• _What the task requires_
Reproduce verbatim the lines of the entries below between the line holding "entry, 4 h 27" and the line holding "Write: 2 h 05 min 53 s", inclusive.

• _Materials provided_
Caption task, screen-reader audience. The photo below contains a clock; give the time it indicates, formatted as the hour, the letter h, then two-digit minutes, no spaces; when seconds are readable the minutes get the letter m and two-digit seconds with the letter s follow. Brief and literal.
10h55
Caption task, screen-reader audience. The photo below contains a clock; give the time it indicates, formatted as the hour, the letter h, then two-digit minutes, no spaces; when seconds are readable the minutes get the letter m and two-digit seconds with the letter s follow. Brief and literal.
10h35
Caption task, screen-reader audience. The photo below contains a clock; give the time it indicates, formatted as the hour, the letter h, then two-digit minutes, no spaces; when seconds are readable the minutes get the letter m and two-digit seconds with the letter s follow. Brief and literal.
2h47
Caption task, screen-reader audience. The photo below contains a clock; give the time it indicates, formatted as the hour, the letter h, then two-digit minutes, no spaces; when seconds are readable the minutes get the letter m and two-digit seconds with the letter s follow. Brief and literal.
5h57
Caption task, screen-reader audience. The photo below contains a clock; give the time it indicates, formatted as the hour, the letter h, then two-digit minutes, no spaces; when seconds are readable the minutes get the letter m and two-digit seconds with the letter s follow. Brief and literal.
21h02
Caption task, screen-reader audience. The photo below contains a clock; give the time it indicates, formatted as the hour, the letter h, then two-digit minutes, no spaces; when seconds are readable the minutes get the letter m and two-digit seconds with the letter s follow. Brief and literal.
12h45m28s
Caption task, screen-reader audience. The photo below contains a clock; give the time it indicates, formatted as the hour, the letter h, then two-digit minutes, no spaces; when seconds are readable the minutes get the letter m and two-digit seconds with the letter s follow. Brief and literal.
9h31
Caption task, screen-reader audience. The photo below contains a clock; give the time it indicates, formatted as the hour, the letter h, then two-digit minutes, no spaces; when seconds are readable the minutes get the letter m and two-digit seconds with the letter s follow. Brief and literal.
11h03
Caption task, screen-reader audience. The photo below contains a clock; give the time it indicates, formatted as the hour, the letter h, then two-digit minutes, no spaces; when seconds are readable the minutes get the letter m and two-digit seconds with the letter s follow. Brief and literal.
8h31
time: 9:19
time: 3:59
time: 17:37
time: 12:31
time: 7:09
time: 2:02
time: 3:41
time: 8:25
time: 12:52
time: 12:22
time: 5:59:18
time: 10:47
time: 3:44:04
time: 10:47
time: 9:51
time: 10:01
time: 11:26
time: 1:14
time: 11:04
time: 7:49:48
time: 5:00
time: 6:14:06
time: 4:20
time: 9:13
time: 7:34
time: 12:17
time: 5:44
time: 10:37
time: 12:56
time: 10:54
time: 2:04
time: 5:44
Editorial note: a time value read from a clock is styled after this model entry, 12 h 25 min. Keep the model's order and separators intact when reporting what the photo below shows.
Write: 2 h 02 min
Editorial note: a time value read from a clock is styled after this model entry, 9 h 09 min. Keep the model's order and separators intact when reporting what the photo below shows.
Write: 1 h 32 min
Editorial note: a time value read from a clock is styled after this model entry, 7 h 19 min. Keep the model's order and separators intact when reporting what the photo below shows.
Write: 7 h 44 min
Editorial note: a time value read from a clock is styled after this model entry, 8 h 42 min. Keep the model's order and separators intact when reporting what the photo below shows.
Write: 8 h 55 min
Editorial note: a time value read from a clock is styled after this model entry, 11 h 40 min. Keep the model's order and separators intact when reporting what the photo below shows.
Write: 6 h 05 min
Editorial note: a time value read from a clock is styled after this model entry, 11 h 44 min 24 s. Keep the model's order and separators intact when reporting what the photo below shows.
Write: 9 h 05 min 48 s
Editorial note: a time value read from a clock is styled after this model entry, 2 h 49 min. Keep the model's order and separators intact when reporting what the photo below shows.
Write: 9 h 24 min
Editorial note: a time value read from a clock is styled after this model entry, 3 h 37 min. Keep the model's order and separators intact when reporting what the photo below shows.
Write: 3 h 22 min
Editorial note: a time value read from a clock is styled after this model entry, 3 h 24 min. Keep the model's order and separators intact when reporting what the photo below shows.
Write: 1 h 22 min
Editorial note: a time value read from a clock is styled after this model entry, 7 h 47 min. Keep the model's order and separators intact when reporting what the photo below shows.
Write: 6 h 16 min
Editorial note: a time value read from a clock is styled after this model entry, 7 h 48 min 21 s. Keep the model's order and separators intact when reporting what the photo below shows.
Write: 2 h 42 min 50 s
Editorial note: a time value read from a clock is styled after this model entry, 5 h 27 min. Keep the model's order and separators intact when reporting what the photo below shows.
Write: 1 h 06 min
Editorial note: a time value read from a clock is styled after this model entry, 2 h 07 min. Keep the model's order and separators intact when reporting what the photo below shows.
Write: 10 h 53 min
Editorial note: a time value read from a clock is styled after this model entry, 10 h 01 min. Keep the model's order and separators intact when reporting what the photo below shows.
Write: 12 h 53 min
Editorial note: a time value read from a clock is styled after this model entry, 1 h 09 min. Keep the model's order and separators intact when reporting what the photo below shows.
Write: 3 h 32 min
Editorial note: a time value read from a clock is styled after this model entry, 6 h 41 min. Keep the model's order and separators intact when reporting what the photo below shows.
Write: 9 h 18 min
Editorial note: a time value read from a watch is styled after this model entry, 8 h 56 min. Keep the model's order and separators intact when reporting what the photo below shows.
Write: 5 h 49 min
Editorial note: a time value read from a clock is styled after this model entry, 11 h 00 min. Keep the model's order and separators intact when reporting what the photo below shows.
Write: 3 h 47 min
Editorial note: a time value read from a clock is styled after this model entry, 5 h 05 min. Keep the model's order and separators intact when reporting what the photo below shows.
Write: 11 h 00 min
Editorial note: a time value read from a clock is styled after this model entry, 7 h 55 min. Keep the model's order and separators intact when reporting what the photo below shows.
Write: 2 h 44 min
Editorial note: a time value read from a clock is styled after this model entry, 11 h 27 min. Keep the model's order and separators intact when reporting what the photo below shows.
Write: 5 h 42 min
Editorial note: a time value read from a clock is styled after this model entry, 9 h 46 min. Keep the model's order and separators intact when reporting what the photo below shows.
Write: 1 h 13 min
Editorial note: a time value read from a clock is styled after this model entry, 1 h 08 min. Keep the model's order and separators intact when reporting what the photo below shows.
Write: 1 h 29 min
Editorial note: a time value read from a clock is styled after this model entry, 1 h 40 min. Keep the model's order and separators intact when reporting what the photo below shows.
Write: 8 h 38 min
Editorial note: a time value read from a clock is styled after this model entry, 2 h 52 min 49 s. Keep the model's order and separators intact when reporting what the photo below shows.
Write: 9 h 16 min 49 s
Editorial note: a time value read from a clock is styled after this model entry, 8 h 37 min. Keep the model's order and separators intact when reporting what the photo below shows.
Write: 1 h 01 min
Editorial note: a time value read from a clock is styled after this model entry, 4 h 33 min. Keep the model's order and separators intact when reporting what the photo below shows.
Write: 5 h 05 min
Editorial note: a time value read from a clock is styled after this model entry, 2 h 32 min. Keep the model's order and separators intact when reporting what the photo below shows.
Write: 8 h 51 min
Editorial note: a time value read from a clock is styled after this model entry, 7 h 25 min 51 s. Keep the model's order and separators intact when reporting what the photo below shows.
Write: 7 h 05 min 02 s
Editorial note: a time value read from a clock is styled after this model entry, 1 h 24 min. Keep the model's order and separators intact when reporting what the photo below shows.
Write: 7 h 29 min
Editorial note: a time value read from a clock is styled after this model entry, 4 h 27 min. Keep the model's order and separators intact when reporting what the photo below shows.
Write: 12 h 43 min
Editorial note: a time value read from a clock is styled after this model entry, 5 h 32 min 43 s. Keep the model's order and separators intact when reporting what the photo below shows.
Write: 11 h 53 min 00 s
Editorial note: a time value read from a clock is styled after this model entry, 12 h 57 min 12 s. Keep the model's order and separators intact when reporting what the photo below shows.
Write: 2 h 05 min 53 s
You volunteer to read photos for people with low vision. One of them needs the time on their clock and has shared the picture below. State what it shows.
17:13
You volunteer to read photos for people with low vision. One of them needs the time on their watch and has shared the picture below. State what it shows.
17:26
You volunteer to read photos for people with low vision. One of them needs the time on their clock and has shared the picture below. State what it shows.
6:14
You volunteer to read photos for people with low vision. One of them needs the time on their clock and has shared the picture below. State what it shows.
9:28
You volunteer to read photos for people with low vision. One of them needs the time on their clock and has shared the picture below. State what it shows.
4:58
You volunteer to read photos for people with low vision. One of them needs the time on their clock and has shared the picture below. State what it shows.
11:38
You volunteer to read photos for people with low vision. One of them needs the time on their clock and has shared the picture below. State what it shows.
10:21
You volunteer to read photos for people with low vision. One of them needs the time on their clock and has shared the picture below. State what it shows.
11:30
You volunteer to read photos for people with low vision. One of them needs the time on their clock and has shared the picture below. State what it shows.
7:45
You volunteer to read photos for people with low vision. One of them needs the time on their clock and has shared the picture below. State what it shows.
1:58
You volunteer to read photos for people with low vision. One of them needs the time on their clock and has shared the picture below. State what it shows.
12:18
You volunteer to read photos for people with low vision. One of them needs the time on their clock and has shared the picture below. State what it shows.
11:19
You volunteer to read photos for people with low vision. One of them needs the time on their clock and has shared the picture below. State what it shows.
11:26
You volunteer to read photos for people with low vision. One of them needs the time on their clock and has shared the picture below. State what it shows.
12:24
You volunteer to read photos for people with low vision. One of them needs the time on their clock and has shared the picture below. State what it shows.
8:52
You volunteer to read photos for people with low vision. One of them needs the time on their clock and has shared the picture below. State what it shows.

• _Solved exercise_
Editorial note: a time value read from a clock is styled after this model entry, 4 h 27 min. Keep the model's order and separators intact when reporting what the photo below shows.
Write: 12 h 43 min
Editorial note: a time value read from a clock is styled after this model entry, 5 h 32 min 43 s. Keep the model's order and separators intact when reporting what the photo below shows.
Write: 11 h 53 min 00 s
Editorial note: a time value read from a clock is styled after this model entry, 12 h 57 min 12 s. Keep the model's order and separators intact when reporting what the photo below shows.
Write: 2 h 05 min 53 s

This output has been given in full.